# The Biggest News At Portland Was The Whizzer/Bike Hoist Demonstrations.



## Goldenrod (Aug 5, 2020)

Many Whizzer guys played with the hoists and designed attachments for changing tires on the front and back.  Any bike with two pipes on the bottom of the frame will work.  Even heavy Whizzers are stable in the air.


----------



## mb7 (Aug 22, 2020)

Goldenrod said:


> Many Whizzer guys played with the hoists and designed attachments for changing tires on the front and back.  Any bike with two pipes on the bottom of the frame will work.  Even heavy Whizzers are stable in the air.
> 
> View attachment 1242375
> 
> ...



Does anyone make, sell or provide drawings etc. on how to make?


----------



## lilchik17750 (Aug 26, 2020)

Someone already makes them, so no need to go to all that effort. You can buy them from me if you want to contact me direct.

Lilchik17750@aol.com 

Lisa for www.memorylane-classics.com


----------



## Ron Nichols (Dec 26, 2020)

lilchik17750 said:


> Someone already makes them, so no need to go to all that effort. You can buy them from me if you want to contact me direct.
> 
> Lilchik17750@aol.com
> 
> Lisa for www.memorylane-classics.com



Can you share details on cost and availability for the lift. Simple and very cool.


----------



## Ron Nichols (Dec 26, 2020)

mb7 said:


> Does anyone make, sell or provide drawings etc. on how to make?
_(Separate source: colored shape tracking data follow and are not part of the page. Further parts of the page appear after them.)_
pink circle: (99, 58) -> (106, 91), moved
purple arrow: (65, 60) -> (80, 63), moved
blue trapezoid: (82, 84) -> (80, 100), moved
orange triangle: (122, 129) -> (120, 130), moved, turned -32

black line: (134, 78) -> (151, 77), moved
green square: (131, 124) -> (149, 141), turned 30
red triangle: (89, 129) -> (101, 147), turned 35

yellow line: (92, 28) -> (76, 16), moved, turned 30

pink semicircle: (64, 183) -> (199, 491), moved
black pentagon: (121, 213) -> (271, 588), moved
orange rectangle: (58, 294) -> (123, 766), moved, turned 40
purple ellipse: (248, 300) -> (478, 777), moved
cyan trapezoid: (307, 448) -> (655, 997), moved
Looks like they are already sold out!! Time to fire up the mig. Did anyone take more pictures? More shots of the mounting bracket would be helpful. Looks like the bike teeter totters on the mount with the bike in a nose heavy position lifting the rear wheel. I see straps pulling the rear of the bike downward likely for front tyre work. The two piece mount looks like an inverted U saddle for the lower portion that is anchored to the upright post and a slotted top bar that anchors downward to the top bar. Very cool.


----------